04.11.2014

Leser_innenbrief: Für dezentrale Unterbringung

Im Artikel "Kriegsflüchtlinge bekämpfen sich in Heimen" in der Neuen Westfälischen wurde von von Konflikten zwischen Flüchtlingen in den Heimen berichtet. Dabei wurden die Konfliktursachen, die aus der infrastrukturellen Unterversorgung resultieren, vernachlässigt.

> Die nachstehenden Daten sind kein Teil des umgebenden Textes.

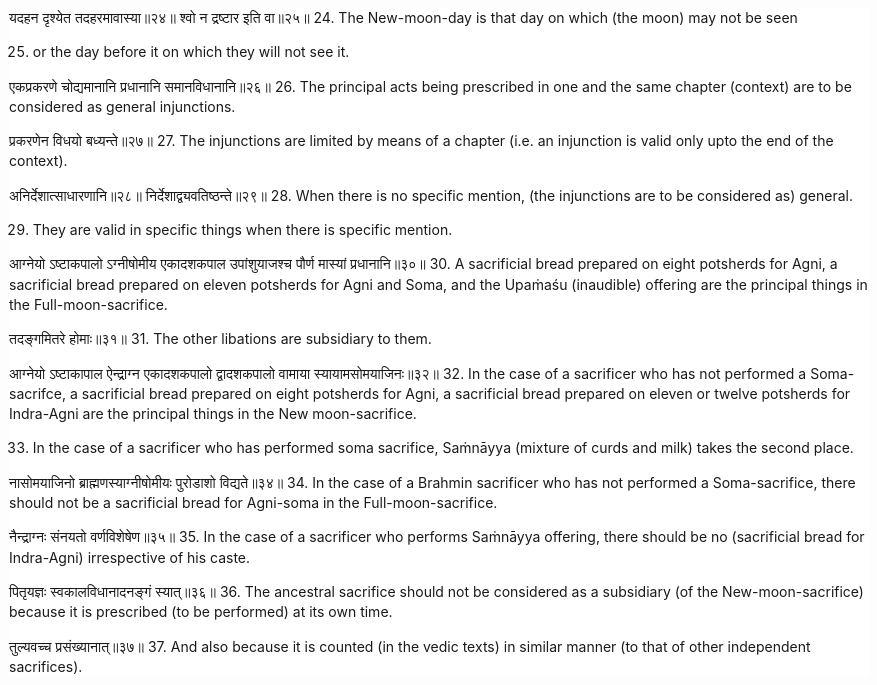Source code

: [^1]: i.e. the day on which the moon is not yet full.  



यदहन दृश्येत तदहरमावास्या॥२४॥ श्वो न द्रष्टार इति वा॥२५॥
24. The New-moon-day is that day on which (the moon) may not be seen  

25. or the day before it on which they will not see it.  


एकप्रकरणे चोद्यमानानि प्रधानानि समानविधानानि॥२६॥
26. The principal acts being prescribed in one and the same chapter (context) are to be considered as general injunctions.  


प्रकरणेन विधयो बध्यन्ते॥२७॥
27. The injunctions are limited by means of a chapter (i.e. an injunction is valid only upto the end of the context). 


अनिर्देशात्साधारणानि॥२८॥ निर्देशाद्व्यवतिष्ठन्ते॥२९॥
28. When there is no specific mention, (the injunctions are to be considered as) general.  

29. They are valid in specific things when there is specific mention. 


आग्नेयो ऽष्टाकपालो ऽग्नीषोमीय एकादशकपाल उपांशुयाजश्च पौर्ण मास्यां प्रधानानि॥३०॥
30. A sacrificial bread prepared on eight potsherds for Agni, a sacrificial bread prepared on eleven potsherds for Agni and Soma, and the Upaṁaśu (inaudible) offering are the principal things in the Full-moon-sacrifice.  


तदङ्गमितरे होमाः॥३१॥
31. The other libations are subsidiary to them. 


आग्नेयो ऽष्टाकापाल ऐन्द्राग्न एकादशकपालो द्वादशकपालो वामाया स्यायामसोमयाजिनः॥३२॥ 
32. In the case of a sacrificer who has not performed a Soma-sacrifce, a sacrificial bread prepared on eight potsherds for Agni, a sacrificial bread prepared on eleven or twelve potsherds for Indra-Agni are the principal things in the New moon-sacrifice.  



33. In the case of a sacrificer who has performed soma sacrifice, Saṁnāyya (mixture of curds and milk) takes the second place.  

नासोमयाजिनो ब्राह्मणस्याग्नीषोमीयः पुरोडाशो विद्यते॥३४॥
34. In the case of a Brahmin sacrificer who has not performed a Soma-sacrifice, there should not be a sacrificial bread for Agni-soma in the Full-moon-sacrifice. 


नैन्द्राग्नः संनयतो वर्णविशेषेण॥३५॥
35. In the case of a sacrificer who performs Saṁnāyya offering, there should be no (sacrificial bread for Indra-Agni) irrespective of his caste.  


पितृयज्ञः स्वकालविधानादनङ्गं स्यात्॥३६॥
36. The ancestral sacrifice should not be considered as a subsidiary (of the New-moon-sacrifice) because it is prescribed (to be performed) at its own time.  


तुल्यवच्च प्रसंख्यानात्॥३७॥
37. And also because it is counted (in the vedic texts) in similar manner (to that of other independent sacrifices). 


[^1]: See e.g. II.15.3-4.  
[^2]: See e.g. II.16.5ff.  
[^3]: See e.g. III.8.8-9.  
[^4]: See e.g. I.20.1.  
[^1]: Thus the speed should be slow when the sound is low; middle 
[^1]: Cp. AB V.33.  
[^1]: e.g. the Agnidhra in XII.17.19.  
[^2]: Thus when the Adhvaryu is busy, someone else does the work of releasing the victim.  
[^1]: Names of the ancient R̥ṣis.  
[^2]: Modifications in the formulae.  
[^3]: e.g. in the Sūktavāka (See TS 11.6.9.7). 
[^1]: Thus for example in Āpastamba-Dharmasūtra 1.9.28 it is prohibited to recite Veda on the New-moon-day. This refers to the study only and not to the recitation as a part of a ritual.  
[^1]: See and compare Sūtra 44 below.  
[^1]: Thus for example the preparation of Veda (grass-brush) (I. 6.4) 
[^1]: See X. 10.2.  
[^2]: See X.18.1.  
[^3]: See X.19.9.  
[^4]: See X. 15.8.  
[^5]: sec X. 15.7.  
[^6]: Thus if one scratches different parts of the body one immediately after another, one has to utter the formula only for once.  
[^1]: See X.19.8. 
[^1]: Thus for example the formula apāṁ kṣayāḥ (XII.3.2) is to be 
[^1]: See I.19.8. It is to be repeated at the time of preparation of the sacrificial breads, in connection with the Soma-pressing (XXI.4.8).  
[^2]: It is repeated at the time of the animal-sacrifices in the Vājapeya sacrifice (XVIII.6.7. Cp. XVIII.2.7).  
[^1]: See for example XVI.1.7. This Sūtra is in contrast with the 38th 
[^1]: See II.14.1.  
[^2]: See XVII.17.8.  
[^1]: See X.25.11-16.  
[^2]: See X.25.4.  
[^3]: See X.6.4. 
[^1]: See III.4.8.  
[^2]: See e.g. I.21.2.  
[^3]: See XVIII.8.15ff.  
[^4]: See II.21.7.  
[^5]: See e.g. IX.13.8; IX.16.2.  
[^6]: See e.g. II.21.7.  
[^7]: See e.g. III.18.4.  
[^8]: See e.g. I.4.9.  
[^9]: Cp. TĀ V.8.9.  
[^1]: cf. ŚB III.4.3.19. See also XVI.21.13 
[^1]: This is to be done e.g. in connection with the threefold Pavitra 
[^1]: Thus e.g. the strings which are used for binding the grass or the fuel-sticks (I.4.10, I.5.12).  
[^1]: So in III. 16.6-8 it is said “A sacrificer who has enemies should perform the Full-moon-offering on the New-moon-day; he should perform the ancestral sacrifice itself on the New-moon-day; at evey transition one throws a thundrerbolt to the enemy-thus is 
[^1]: Thus for example when a particular sacrificial bread is prescribed to be offered to a particular deity, one has to peform the entire ritual of an offering the basic paradigm of which is the New and Full-moon-sacrifices.  
[^1]: As e.g. at the Samistayajus: III.13.2. 
[^1]: As e.g. at the Somacaru: XIII.13.18.  
[^1]: See XVI.14.10.  
[^1]: See I.19.37. 
[^1]: i.e dragging it. Cp. II.11.1.  
[^1]: Cp. II.12.2.  
[^1]: Cp. XIX.18.2; KB I.1.  
[^1]: Cp. ŚB I.3.5.10. 
[^1]: The second main offering in the Full-moon-sacrifice.  
[^1]: The second main offering in the New-Moon-sacrifice.  
[^1]: Thus for example when it is said that the beans should not be offered, this prohibition remains always valid.  
[^1]: See e.g. XXII.4.19ff.  
[^2]: See e.g. VII.14.21.  
[^3]: While cooking rice-pap one should not use flour because the 
[^1]: Cp. XXII.1.2. Thus the sacrifices like the four Sāhasras XXII.2.4. the four Sādyaskras (XXII.2.6.ff), the four Dvirātras XXII.14.16ff 
[^1]: XXII.2.6ff.  
[^2]: XVIII.1.1ff.  
[^3]: XIV.2.2ff.  
[^4]: XXIII.12.4ff. 
[^1]: Thus TS II.2.1 sacrificial breads are mentioned and TS 1.1.14. 
[^1]: In the case of sacrificial bread prepared on five potsherds for 
[^2]: In the case of the sacrificial bread prepared on nine potsherds for Viṣṇu (see e.g. X.30.12). The last formula out of the eight in the 
[^1]: Thus e.g. in connection with the Nakṣetraṣṭi BaudhāśS XVIII.3. 
[^1]: See VII.8.3.  
[^2]: When the animals are of the same genus like he-goat as in the case of seventeen he-goats for Prajāpati (XVII.2.3).  
[^3]: As e.g. in the case of Paśvekādaśinī.  
[^1]: See VII.25.15.  
[^2]: See VII.25.16.  
[^3]: i.e. this also happens in the basic pardigmatic rites viz. New and Full-moon-sacrifice.  
[^1]: See V.23.4-24.6. This is to be done before the New and Full 
[^3]: The Anvārabhaṇīyā-offering is performed in the beginning of 
[^1]: i.e. from the Gārhapatya to the Āhavanīya. See I.1.2.  
[^2]: See VI.28.8-11.  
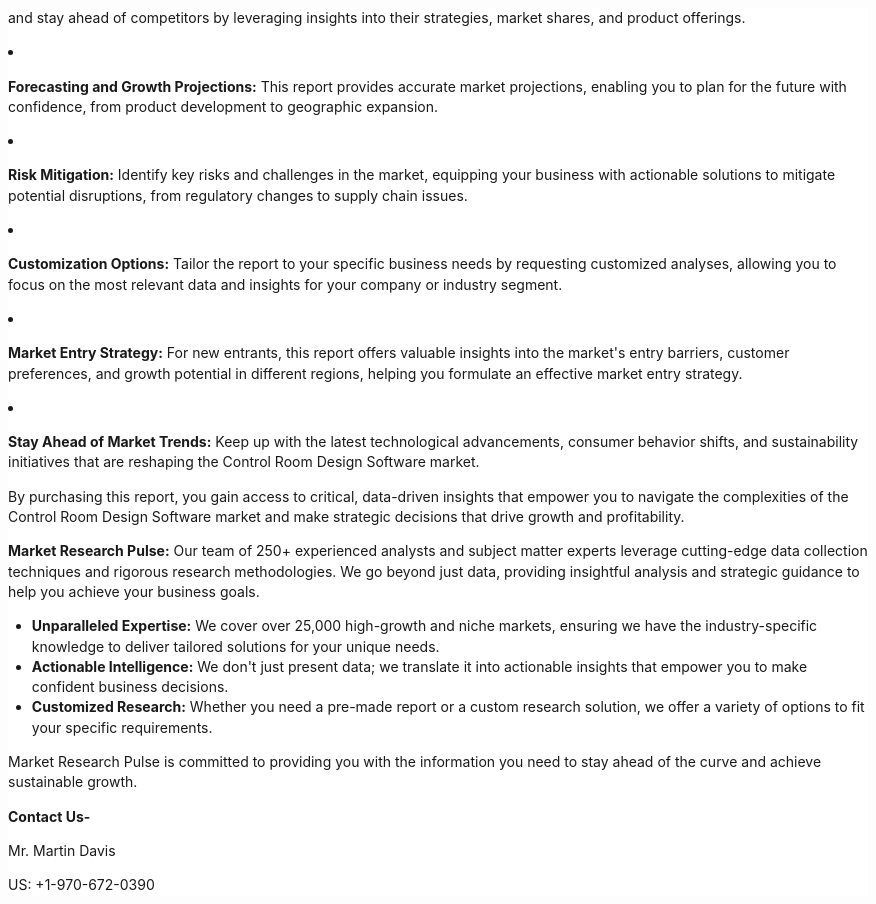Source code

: and stay ahead of competitors by leveraging insights into their strategies, market shares, and product offerings.</p></li><li><p><strong>Forecasting and Growth Projections:</strong> This report provides accurate market projections, enabling you to plan for the future with confidence, from product development to geographic expansion.</p></li><li><p><strong>Risk Mitigation:</strong> Identify key risks and challenges in the market, equipping your business with actionable solutions to mitigate potential disruptions, from regulatory changes to supply chain issues.</p></li><li><p><strong>Customization Options:</strong> Tailor the report to your specific business needs by requesting customized analyses, allowing you to focus on the most relevant data and insights for your company or industry segment.</p></li><li><p><strong>Market Entry Strategy:</strong> For new entrants, this report offers valuable insights into the market's entry barriers, customer preferences, and growth potential in different regions, helping you formulate an effective market entry strategy.</p></li><li><p><strong>Stay Ahead of Market Trends:</strong> Keep up with the latest technological advancements, consumer behavior shifts, and sustainability initiatives that are reshaping the Control Room Design Software market.</p></li></ol><p>By purchasing this report, you gain access to critical, data-driven insights that empower you to navigate the complexities of the Control Room Design Software market and make strategic decisions that drive growth and profitability.</p><p><strong>Market Research Pulse:</strong>&nbsp;Our team of 250+ experienced analysts and subject matter experts leverage cutting-edge data collection techniques and rigorous research methodologies. We go beyond just data, providing insightful analysis and strategic guidance to help you achieve your business goals.</p><ul><li><strong>Unparalleled Expertise:</strong>&nbsp;We cover over 25,000 high-growth and niche markets, ensuring we have the industry-specific knowledge to deliver tailored solutions for your unique needs.</li><li><strong>Actionable Intelligence:</strong>&nbsp;We don't just present data; we translate it into actionable insights that empower you to make confident business decisions.</li><li><strong>Customized Research:</strong>&nbsp;Whether you need a pre-made report or a custom research solution, we offer a variety of options to fit your specific requirements.</li></ul><p>Market Research Pulse is committed to providing you with the information you need to stay ahead of the curve and achieve sustainable growth.</p><p><strong>Contact Us-</strong></p><p>Mr. Martin Davis</p><p>US: +1-970-672-0390</p>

Ja, es gibt Konflikte unter den Flüchtlingen, aber stellen Sie mal selbst folgendes vor: sie haben gerade eine monatelange lebensgefährliche Flucht hinter sich, haben im Krieg Angehörige verloren, sind verzweifelt, einsam und traumatisiert. Stellen Sie sich weiter vor, sie leben als alleinstehender Mann mit drei anderen Männern in einem 12 m² Zimmer. Mit Ihnen im Raum schlafen/wohnen die nächsten Monate oder Jahre: ein streng religiöser 60-jähriger Katholik, diabeteskrank, will immer nur Ruhe und über den Niedergang der deutschen Sprache lamentieren; ein junger Student, Veganer, Atheist, voller Lebensenergie, will bis tief in die Nacht andere Sprachen lernen und über seine neue Liebe reden; ein Arzt, der gerade seine Familie verloren hat und immer weint und ein 50-jähriger Altlinker der gerade seinen Trennungsschmerz in Alkohl ersäuft. Glauben Sie, das geht lange gut, wenn abends irgendwann das Licht ausgemacht werden muss, wenn nur ein Topf da ist für das Schweinesteak und das vegane Küchlein, wenn einer psychisch nicht mehr kann und anfängt nur noch zu schimpfen und zu schreien? Ich habe mich oft gefragt warum es nicht mehr Stress in der Enge der Heime gibt und habe vor vielen Flüchtlingen, die dort Streit schlichten, Ruhe bewahren, geduldig sind und als Sprachmittler fungieren großen Respekt.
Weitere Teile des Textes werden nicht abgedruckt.